En la apelación, Carlos Ramón y Adela alegaron errores en la valoración de las pruebas, insistiendo en que la verdadera voluntad del causante había sido la de dar un destino distinto a sus bienes. No obstante, el Tribunal, tras una revisión exhaustiva del caso, decidió mantener la resolución previa, confirmando que la partición efectuada se ajustaba a la expresa voluntad testamentaria.
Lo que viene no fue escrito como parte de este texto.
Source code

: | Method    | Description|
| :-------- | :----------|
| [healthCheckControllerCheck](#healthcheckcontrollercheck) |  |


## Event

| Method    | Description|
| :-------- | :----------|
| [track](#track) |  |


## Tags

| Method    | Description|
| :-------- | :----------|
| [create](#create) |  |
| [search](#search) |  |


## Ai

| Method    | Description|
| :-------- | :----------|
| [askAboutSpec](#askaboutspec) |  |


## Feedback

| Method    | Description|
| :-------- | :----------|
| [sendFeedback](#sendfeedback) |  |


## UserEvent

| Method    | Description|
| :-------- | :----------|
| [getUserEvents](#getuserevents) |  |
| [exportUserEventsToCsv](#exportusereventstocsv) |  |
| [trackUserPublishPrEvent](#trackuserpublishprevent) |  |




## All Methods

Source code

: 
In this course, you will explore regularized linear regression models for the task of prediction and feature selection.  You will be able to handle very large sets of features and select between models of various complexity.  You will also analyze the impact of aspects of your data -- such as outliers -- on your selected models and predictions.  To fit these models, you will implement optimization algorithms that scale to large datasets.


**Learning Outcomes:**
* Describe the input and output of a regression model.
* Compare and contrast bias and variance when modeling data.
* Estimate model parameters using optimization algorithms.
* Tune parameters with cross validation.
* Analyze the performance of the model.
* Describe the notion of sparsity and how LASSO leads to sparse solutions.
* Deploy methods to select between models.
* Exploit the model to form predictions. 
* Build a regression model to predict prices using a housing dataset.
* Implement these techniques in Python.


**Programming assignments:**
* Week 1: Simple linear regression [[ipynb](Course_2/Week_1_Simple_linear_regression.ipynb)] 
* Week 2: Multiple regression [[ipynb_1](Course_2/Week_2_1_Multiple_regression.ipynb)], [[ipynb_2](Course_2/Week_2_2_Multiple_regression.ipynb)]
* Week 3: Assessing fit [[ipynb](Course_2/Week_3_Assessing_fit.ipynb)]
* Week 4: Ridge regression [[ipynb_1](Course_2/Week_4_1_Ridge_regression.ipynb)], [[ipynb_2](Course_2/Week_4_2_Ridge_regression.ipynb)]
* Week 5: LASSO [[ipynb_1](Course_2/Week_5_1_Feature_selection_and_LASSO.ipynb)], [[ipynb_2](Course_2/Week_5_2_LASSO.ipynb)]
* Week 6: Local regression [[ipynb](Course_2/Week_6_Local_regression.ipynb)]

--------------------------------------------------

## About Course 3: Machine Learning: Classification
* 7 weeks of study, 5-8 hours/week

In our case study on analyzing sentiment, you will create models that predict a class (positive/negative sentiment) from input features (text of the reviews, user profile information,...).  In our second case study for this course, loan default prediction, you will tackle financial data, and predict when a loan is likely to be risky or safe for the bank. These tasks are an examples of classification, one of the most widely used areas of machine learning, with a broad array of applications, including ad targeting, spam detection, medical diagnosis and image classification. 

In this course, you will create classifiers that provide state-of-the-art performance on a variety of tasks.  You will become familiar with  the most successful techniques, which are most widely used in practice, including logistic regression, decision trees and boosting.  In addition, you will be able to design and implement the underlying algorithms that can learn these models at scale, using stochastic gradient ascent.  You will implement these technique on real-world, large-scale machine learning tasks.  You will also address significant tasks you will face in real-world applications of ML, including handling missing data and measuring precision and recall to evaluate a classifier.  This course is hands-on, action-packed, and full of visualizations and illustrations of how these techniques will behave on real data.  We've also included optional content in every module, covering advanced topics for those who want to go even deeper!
APELACIÓN QUÉ PASA EN UNA SEGUNDA INSTANCIA
Sin embargo, en un punto sustancial, el Tribunal reconoció el derecho de Carlos Ramón y Adela a recibir una legítima de 4.700,46 euros, corregida conforme a una valoración del inmueble más acorde con su valor de mercado. Este derecho fue reconocido debido a que, aunque el reparto original no cambiaba sustancialmente, se había omitido el pago de esta cantidad como corresponde legalmente a los demandantes en calidad de legitimarios.
La decisión del Tribunal incluyó la imposición de las costas de la primera instancia a la parte demandada debido al éxito parcial de la apelación respecto a la petición subsidiaria de la legítima.